Ron Gallo- Foreground Music

by | Mar 3, 2023 | Reviews

Ron Gallo Foreground Music

 

I listened to Ron Gallo’s Foreground Music on repeat today while hustling around New York City for the various required peregrinations of my own late-stage-capitalism gerbil-wheel (I have a lot of jobs), and I have to say, there are many moments on this album that land extremely close to home in a rough week. Gallo tells the truth about the sorry state of the world, and sometimes a very harsh truth. But he’s not a hypocrite or a megalomaniac; he turns his sharp and poetic critical eye on himself, as well. And somewhere down deep, under the fuzzy guitars and quest for something better, Gallo finds love, and not the saccharine corporate bullshit that pushes spending insane amounts of money on Valentine’s Day, but a love of humanity, and our rare but real potential for beauty. In his own words, “The world is completely fucked, but the universe is inside you.”

 

However, before you arrive at Gallo’s unique affirmations (that are a perfect blend of hopeless and hopeful for these times), Foreground Music takes you on a tour of the post-modern Western world through Gallo’s ironic and philosophical lens. Society may be dealing out a lot of shit, but Gallo is not taking it lying down. He’s dancing, he’s crooning, he’s pumping out the distorted guitar riffs. He’s telling it like it is, and few are spared. The first ones he brings to the fire of his words are all the toxic men out there. “Entitled Man” rocks out with urgently, and aims its energy to call out sexism in a way that few cis men do or can.  Gallo practically growls on the chorus: “Entitled man / Keep your hands down your pants / Entitled man / Keep your thoughts in your head / Just because she’s talking to you / Doesn’t mean you mean anything / To her now.”

 

Ron Gallo portrait

Ron Gallo (photo by Dylan Reyes)

 

The album’s title track is up next and rushes at you with a frenzy of guitar noise balanced with sparkling synth and mellotron fills (masterfully played by Jerry Bernhardt), as Gallo confesses over it all: “I take my life pills one day at a time / My favorite thing to do is lie awake and panic.” I can relate! Can’t we all at this point?
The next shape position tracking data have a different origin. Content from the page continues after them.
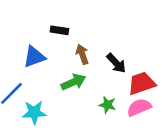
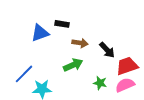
brown arrow: (82, 54) -> (80, 43), turned 119
blue triangle: (34, 57) -> (40, 33), moved

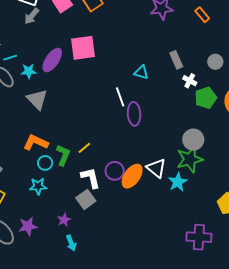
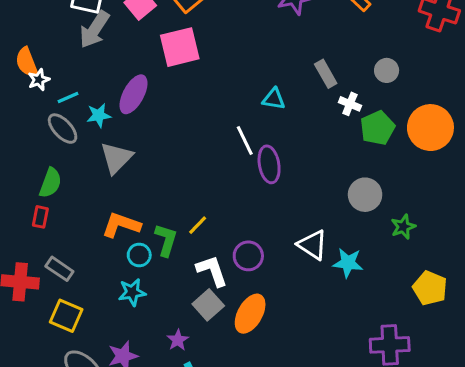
gray arrow: (32, 16) -> (94, 30), size x1.4
pink square: (83, 48) -> (180, 47), moved
gray triangle: (37, 99) -> (116, 158), turned 35
green star: (190, 159) -> (403, 227), moved, size x0.6
orange ellipse: (132, 176) -> (250, 314), moved
cyan star: (178, 182) -> (348, 263), turned -30

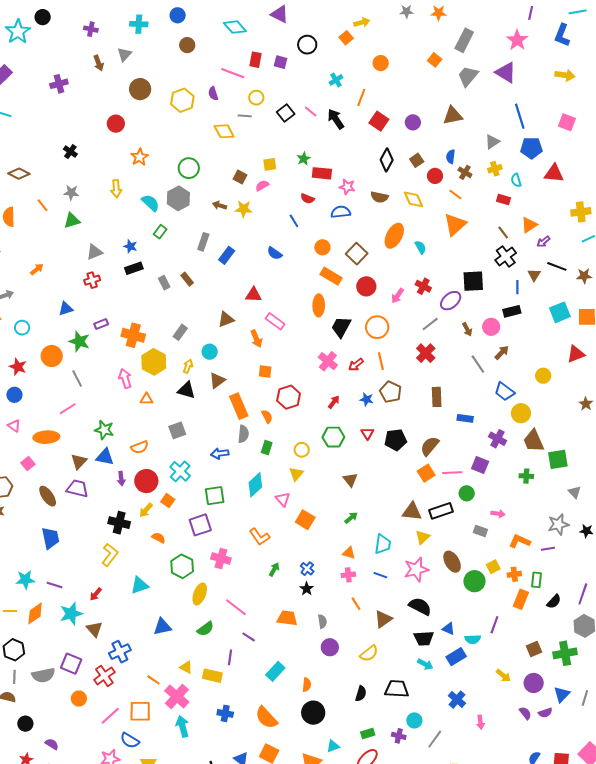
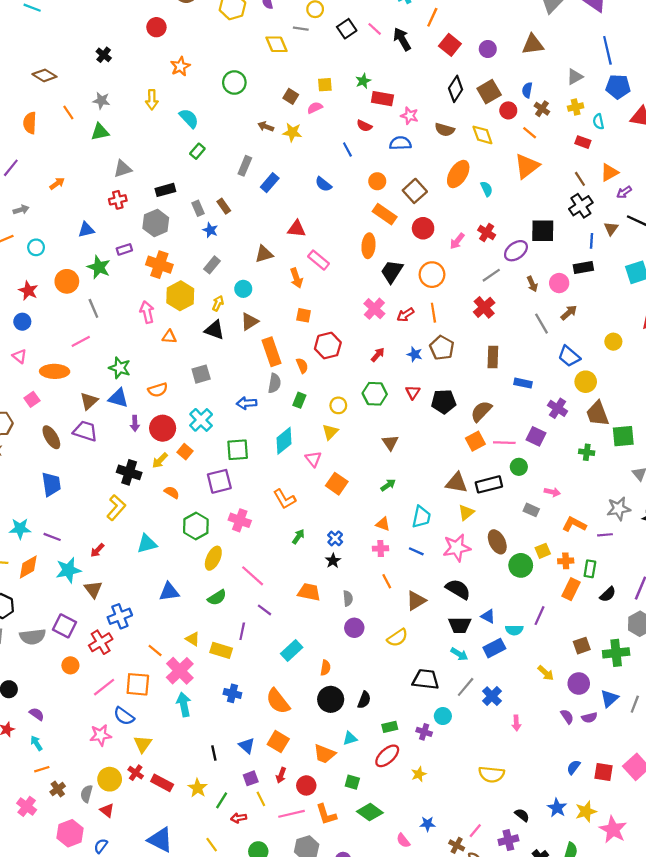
brown square: (417, 160) -> (489, 92), size x1.5
gray hexagon: (178, 198) -> (156, 223), moved
blue star: (130, 246) -> (210, 230), moved
black semicircle: (361, 694) -> (364, 700), moved
gray line: (435, 739) -> (466, 687), moved

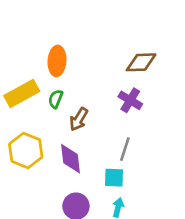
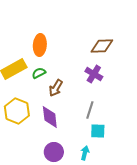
green semicircle: (56, 99) -> (39, 73), turned 40
cyan square: (114, 178) -> (98, 131), moved

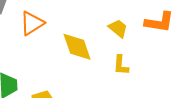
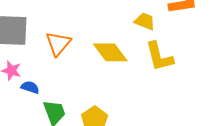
yellow L-shape: (121, 65) -> (159, 57), size x1.5

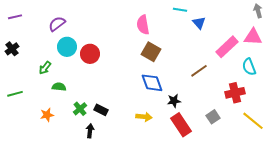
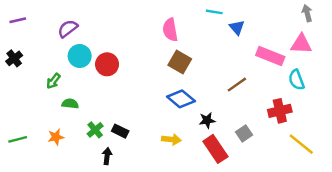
pink rectangle: (227, 47) -> (270, 56), turned 65
blue diamond: (152, 83) -> (181, 99), turned -30
green line: (15, 94) -> (18, 139), moved
gray square: (213, 117) -> (244, 133), moved

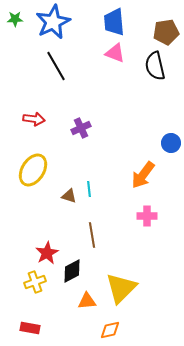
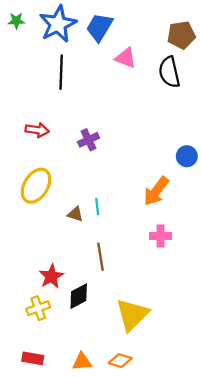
blue trapezoid: (114, 22) -> (99, 27), moved, turned 36
black line: (56, 66) -> (61, 72), turned 32
orange triangle: (87, 301) -> (82, 362), moved
orange diamond: (110, 330) -> (120, 361), turned 30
The existential dread has built up and exploded over the top of this overstuffed blender of an American Dream, and whether it’s the constant comparison of one’s life to other people’s (that always ends with you coming up short and really unhappy), or Gallo’s hilarious but eerily accurate analysis of how many T-shirts we all have, this song will get your heart racing from anxiety, while also coaxing you to bounce around and laugh out loud.

 

Other stand-out tracks include “At Least I’m Dancing”  (which we previous reviewed here) and “Anything But This,” the album’s penultimate song, where Gallo beg-croons over the gale of guitars: “Anything but this for a little while… I stroll the streets / Everyone I see has just lost it / There’s garbage everywhere / It’s snowing sideways / It was 80 and sunny yesterday.” Yep, sounds like my everyday reality, and I’d love a break, too!

 

 

My two favorite songs on Foreground Music, though, are the ones where we see the most of Gallo’s true (and sometimes broken) heart. “Can My Flowers Even Grow Here?” presents some of the album’s most poetic and plaintive lyrics: “Can my flowers even grow here / When the ground is bullshit and the air is smoke…We come from a place where honesty comes off as crazy / And trying to be something real / Feels like constantly running up a wheel.”  (Yep, I’m right with you, Ron…see the first paragraph and my mention of my own gerbil wheel…uh huh.) 

 

But the final track, “I Love Someone Buried Deep Inside of You,” the most poignant of the album, puts into words perfectly the terrible but too-frequent experience of losing someone you love to their addictions: “I can’t believe you let it get this far / I can’t believe you don’t have any control / Here I am, there is nothing I can do / I love someone buried deep inside of you.”  Chiara D’Anzieri’s gorgeous slide-and-slink bass line really shines on this final song, as well.

 

Foreground Music hits hard, while also making you smile and shimmy, showing Ron Gallo’s true range as an artist.  The album was recorded at REALLY NICE Studio in Philadelphia and Jerry’s Place in Medford, NJ, and everyone in the band participated in the production (including Josh Friedman, who often holds down the tight rhythms on the drums). I strongly suggest you take a listen (or ten) to Foreground Music . Ron Gallo may be the philosopher poet of his generation, and having him in your ears might just get you through all the crap.

 

Foreground Music is out now via Kill Rock Stars and is available on all major streamers. Ron Gallo will next play NYC on 4/6 at Baby’s All Right.